:: 課題 ::
1. 土器片形クッキーの文章では、ワークショップの基本的な流れとしてどんな3つのことが挙げられていますか。
2. 土器片形クッキーの文章を、最後の文の後から書き継いでください。

:: 引用文 ::
######

わたしの代名詞的作品、土器片形クッキー「ドッキー」。土器片を模したクッキーのことで、かれこれ10年以上、ドッキーを作るワークショップを全国各地で実施させていただいています。

左がドッキーで、右が土器
(初期のドッキー)

旧Twitterでバズり、それをきっかけに、博物館や埋蔵文化財センターでのワークショップへとつながっていきました。

バズった当初の流れは以下にまとまっています。
「どちらがホンモノ!? 横浜市歴史博物館でふるまわれた「土器型クッキー」のクオリティがすごい!」

ワークショップのやり方

ワークショップの基本的な流れとしては、

① 観察する
② まねする(ドッキーを作る)
③ 食べる

という、3つのことをやります。

「③ 食べる」はテイクアウトの場合もあります。

観察は、本物の土器片を手に取り観察用のワークシートに記入するという作業で、この観察結果をもとに、さまざまな食材を各自オリジナルブレンドにて、マイ・ドッキーを作ります。

ココアやブラックココアのほか、
製菓用のけしの実や紅茶などその地域の土器に合わせて材料を用意します。


「色」や粘土の中の「混ざりもの(混和剤)」は、土器の観察や識別にとって大事な情報で、それらを食材に置き換えるというのがポイントになっています。

参加者の方の作品
(アルミの上のものが食用、右上が本物)
場合によっては、実際の出土品のような
ラッピングをして持ち帰っていただきます。


いつも使っているオリジナルの観察ワークシートがこちら↓

「文様」「色」「混ざりもの」を観察するシート

このワークシートを使うことで、土器の重要な観察ポイントごとに、お菓子に変換する作戦が立てられる…という内容になっています。

######

:: 表示された項目 ::
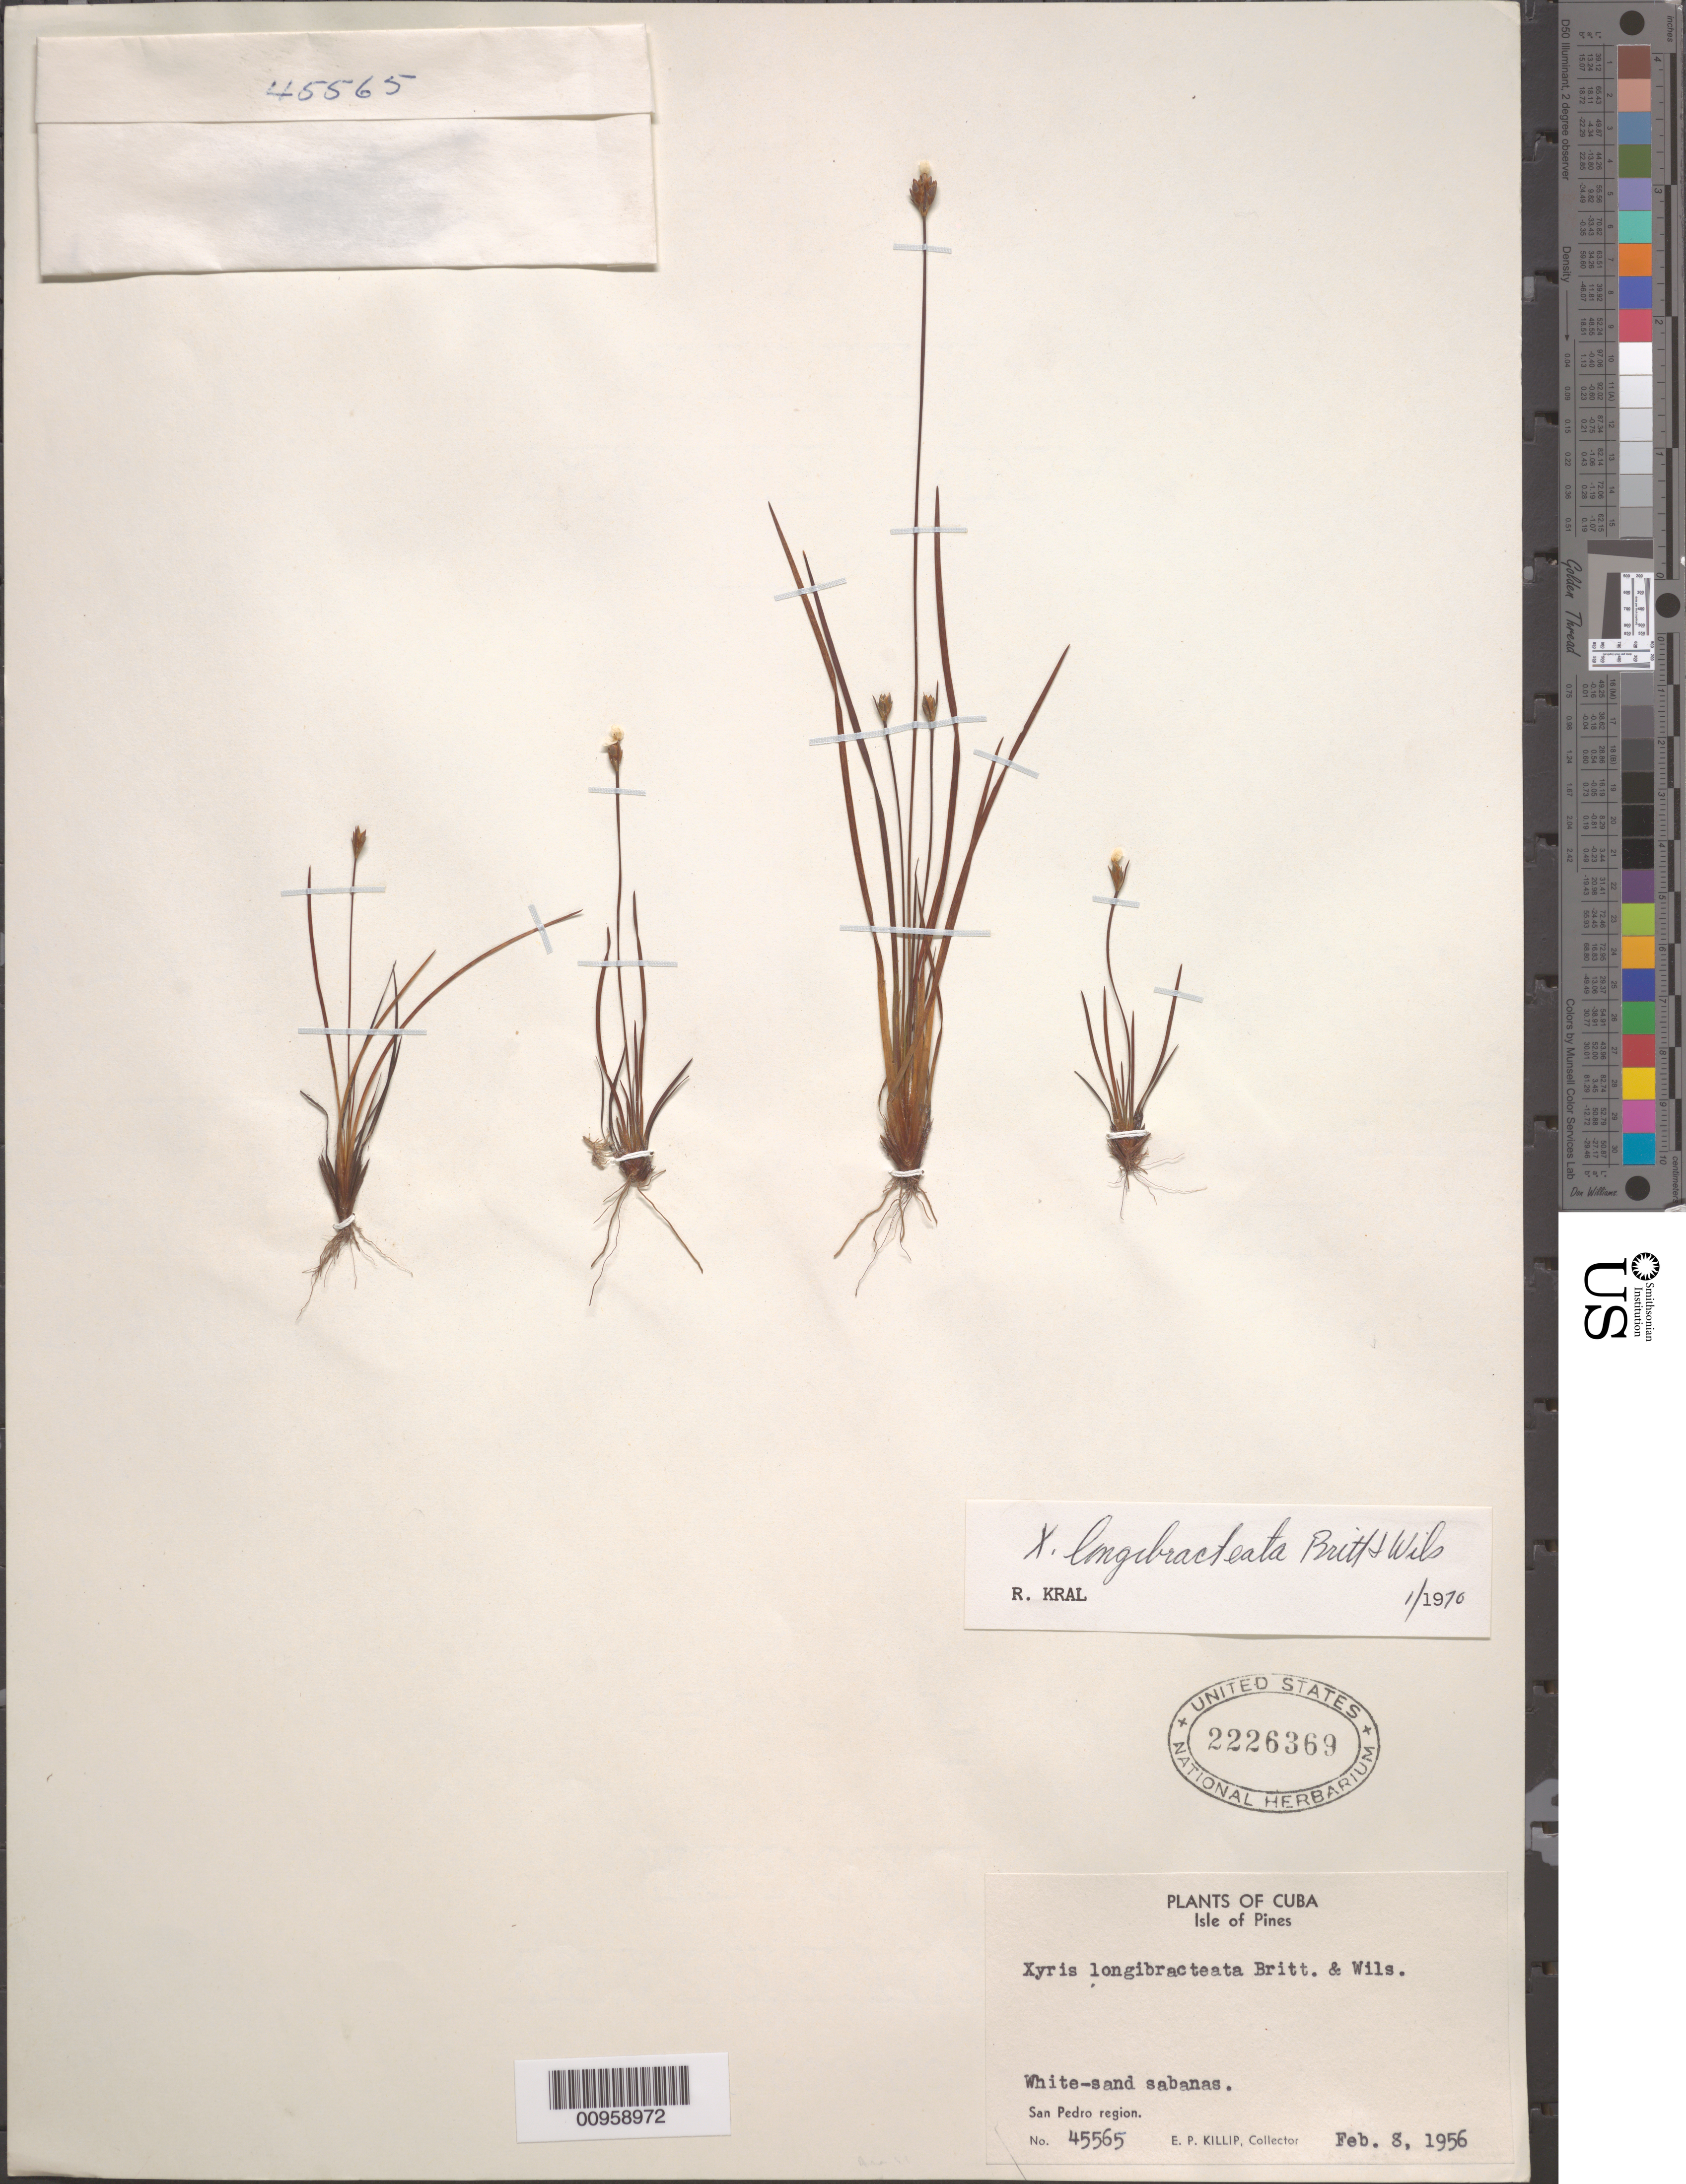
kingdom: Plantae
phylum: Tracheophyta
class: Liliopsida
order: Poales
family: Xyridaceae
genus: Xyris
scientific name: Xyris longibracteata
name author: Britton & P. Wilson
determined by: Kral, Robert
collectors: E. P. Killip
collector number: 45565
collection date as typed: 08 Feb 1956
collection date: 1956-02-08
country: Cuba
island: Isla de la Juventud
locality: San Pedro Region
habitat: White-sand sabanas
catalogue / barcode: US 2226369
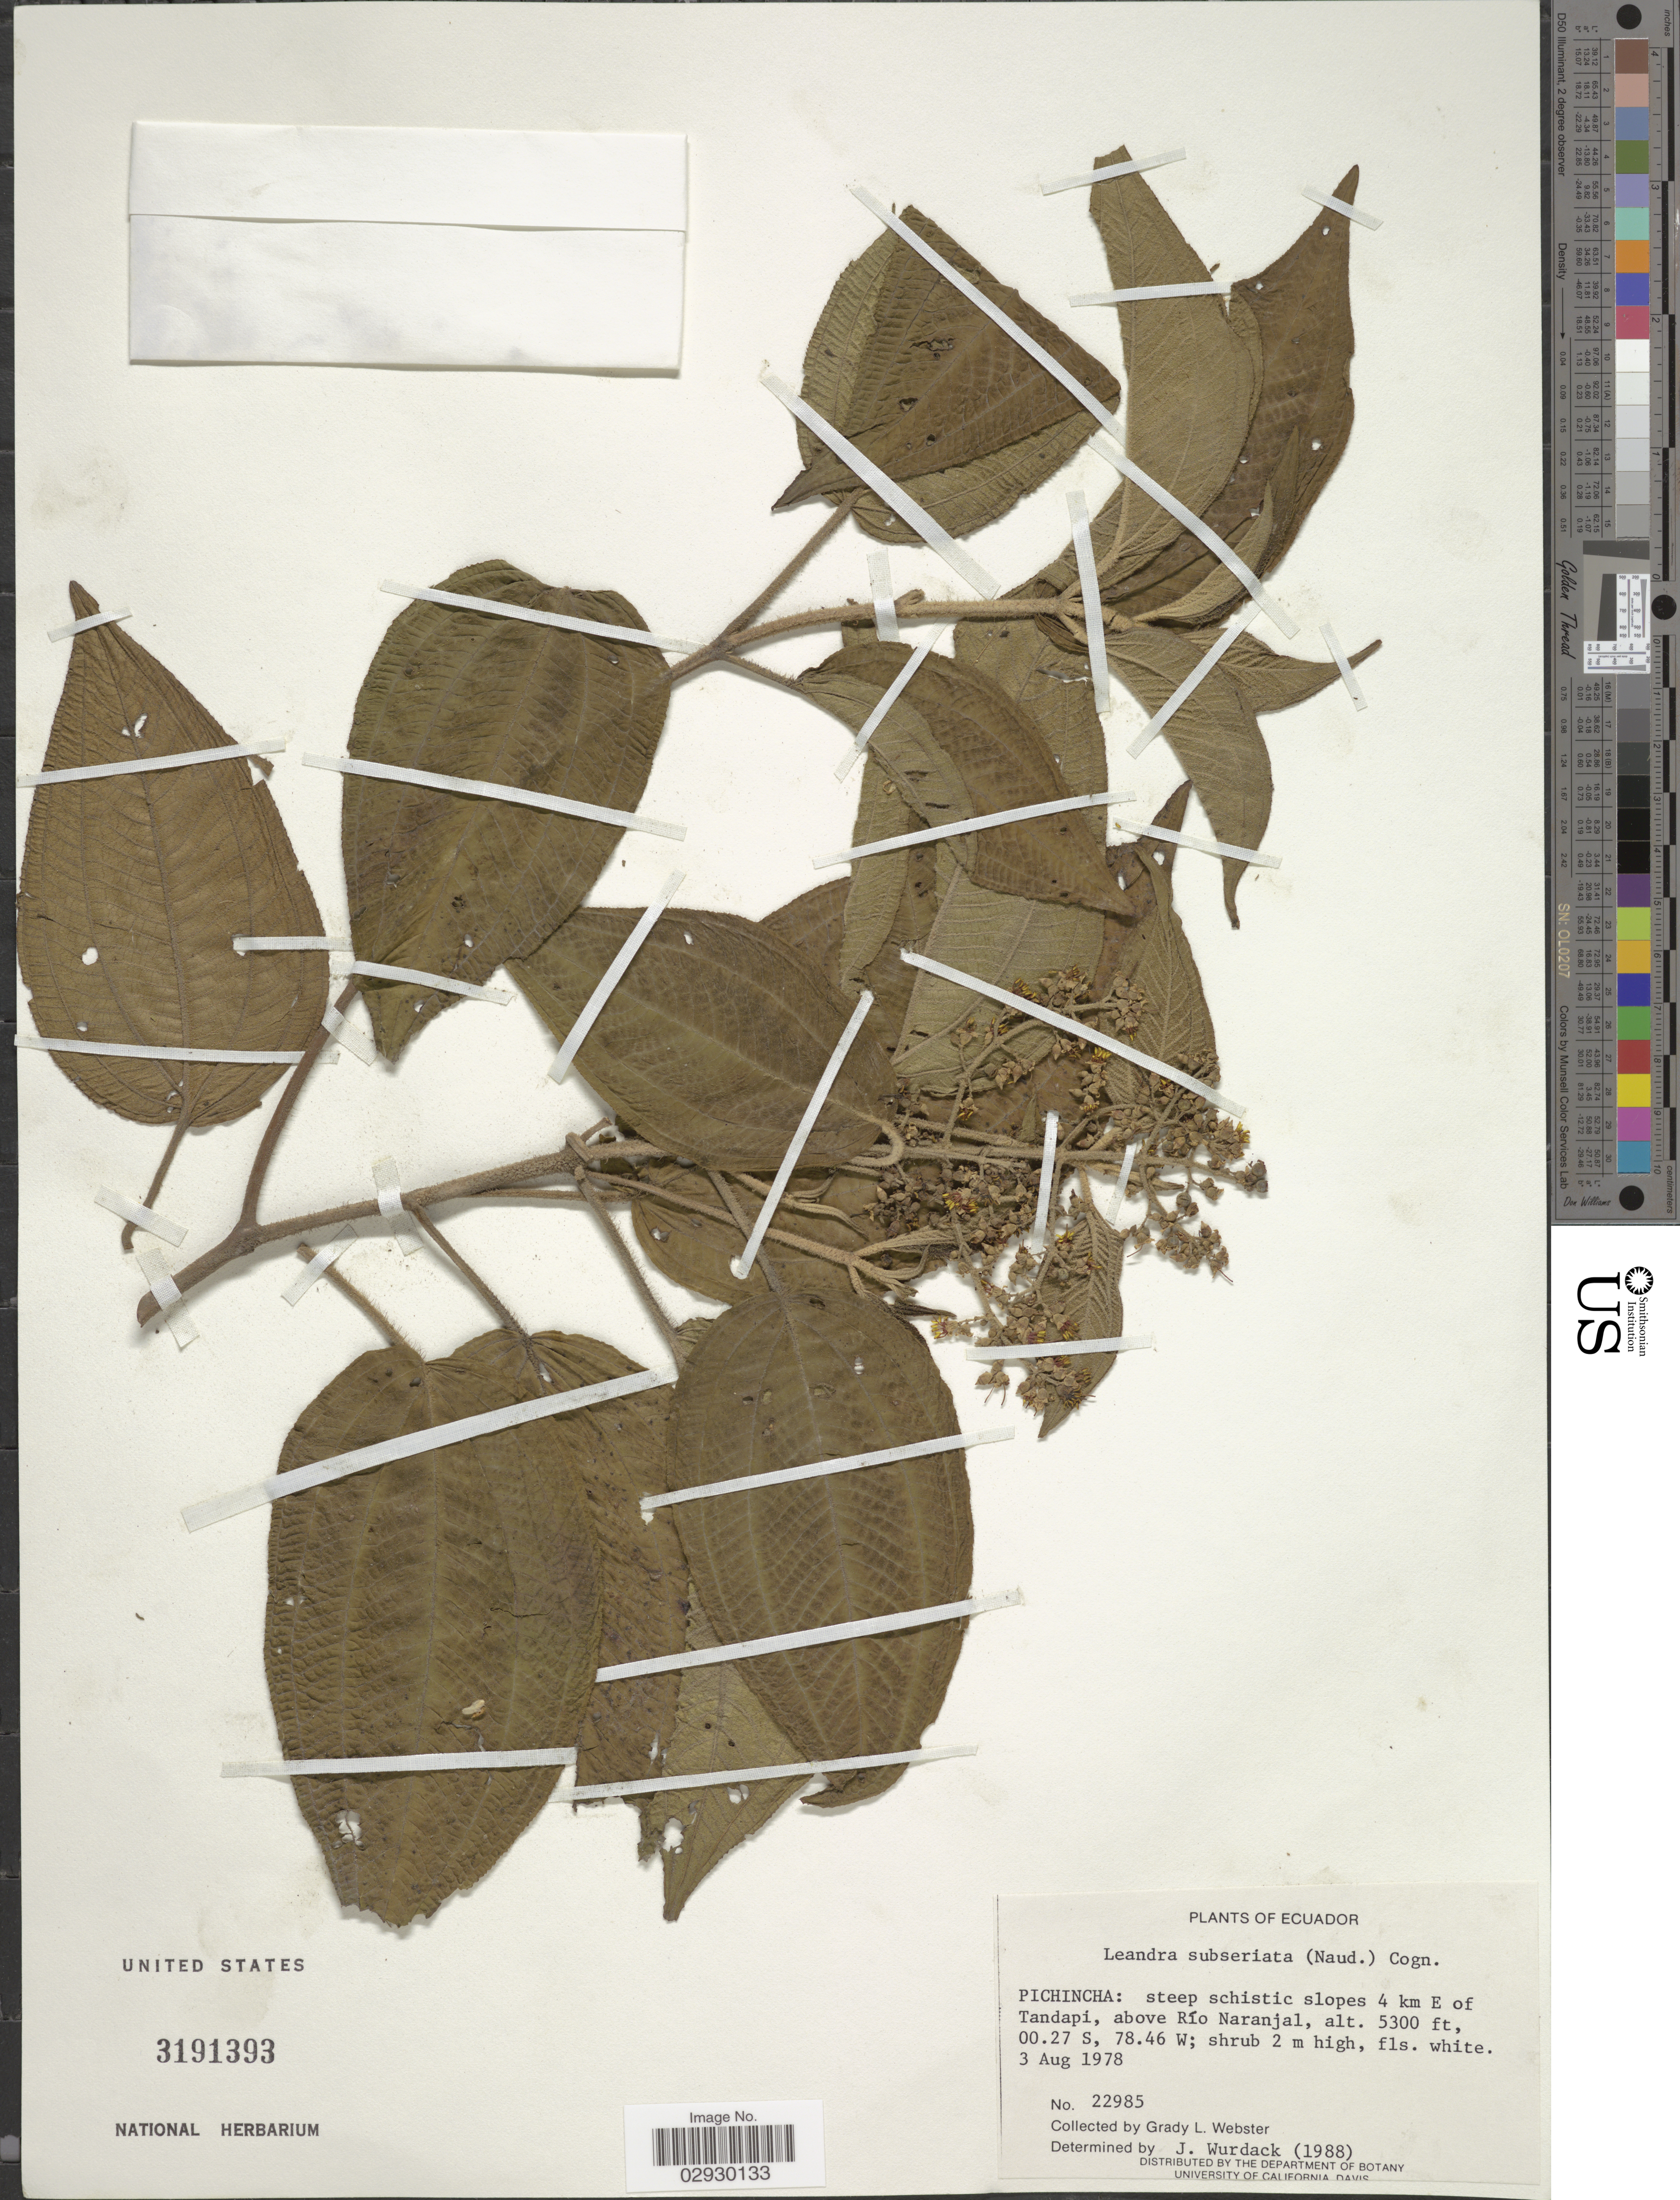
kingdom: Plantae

######

:: 演習結果 ::
1. 観察する、まねする(ドッキーを作る)、食べる、の3つです。

2.
ただ、ワークシートは小さい年齢の方でも取り組みやすいという良い面もある反面、どうしても参加者個別の作業になり、観察結果が広がっていかないところがあります。

応用編にチャレンジしてみた!

それで、新たな試みとして、あえてワークシートを使わず、参加者ひとりひとりの土器片を「みんなで」観察するということをやってみました。

実施した場所は、東京都武蔵野市にある、武蔵野ふるさと歴史館

武蔵野ふるさと館さんでは、中高校生を対象にした考古学の講座を定期的に実施されています。

ドッキーワークショップは、小学生以下を対象とすることがほとんどなのですが、今回は中高校生のみが対象になるということで、ワークシートなしでやってみよう!ということになりました。

まずは、土器のかけらではなく、完全な形の土器を2種類、みんなで特徴や違いを発言し合いながら観察しました。

「勝坂式土器」と「加曽利E式土器」の特徴を
それぞれ言い合いながらまとめていきます。
ホワイトボードに板書。
完形の土器もたくさん用意していただきました。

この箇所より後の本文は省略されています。